After that, each vendor will have ten days to file an official protest with the Government Accountability Office or the Court of Federal Claims, and considering the dollar amounts involved, it’s a virtual certainty that some companies will do so.
But Bono said said she believed her agency had done everything it reasonably could to make sure the awards would survive the protest adjudication process – unlike the last TRICARE contract round, in which all three of DoD’s regional awards were ultimately overturned in a spiral of protests that dragged out from 2009 through 2012.

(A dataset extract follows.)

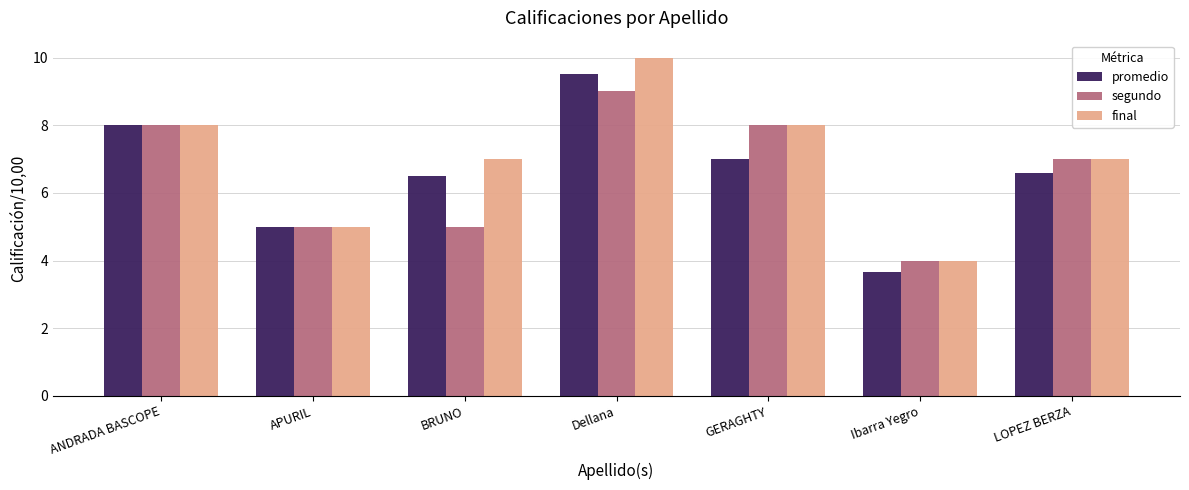

What is the approximate value of promedio at LOPEZ BERZA?

6.6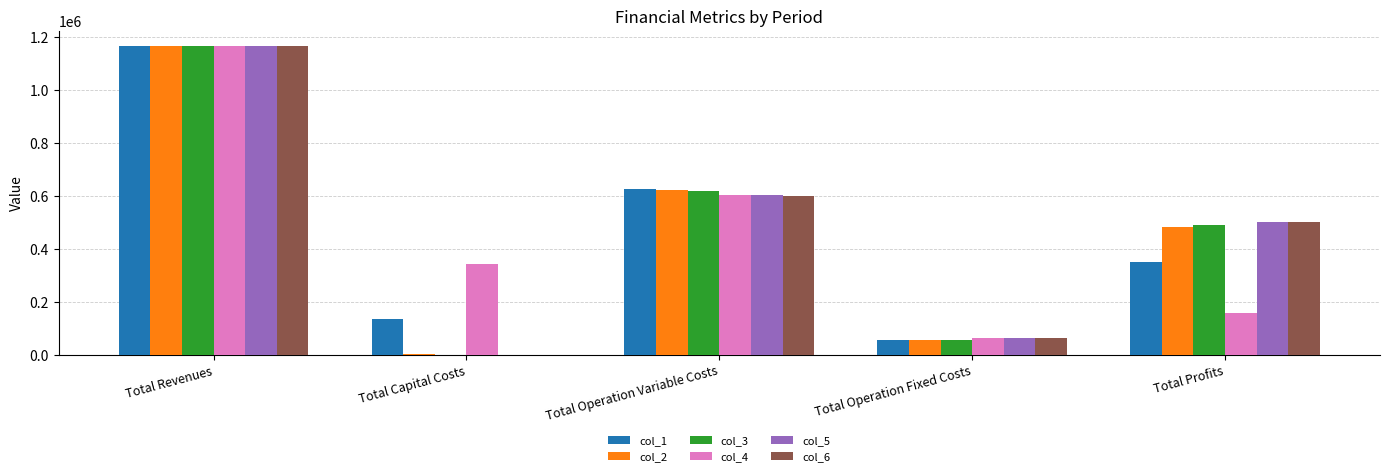

Is the value of col_4 at Total Revenues greater than the value of col_6 at Total Operation Variable Costs?

Yes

“We had a lot of help in putting together the requirements for this contract and making what was really a rigorous source selection, including consultations with GAO and our other acquisition partners,” she said. “In evaluating all the factors that went into this process, we feel very good that we preserved the very highest levels of integrity and that we’ll be able to describe and defend the decisions we made.”
Until the transition actually happens, DoD’s main objective is to make sure beneficiaries don’t see any meaningful difference in the care they’re receiving, said Dr. Karen Guice, the acting assistant secretary for health affairs.
“For today, there’s nothing that changes. They’ll continue to see the same providers they saw yesterday,” she said. “Nothing will change until we’re assured the transition will go smoothly.”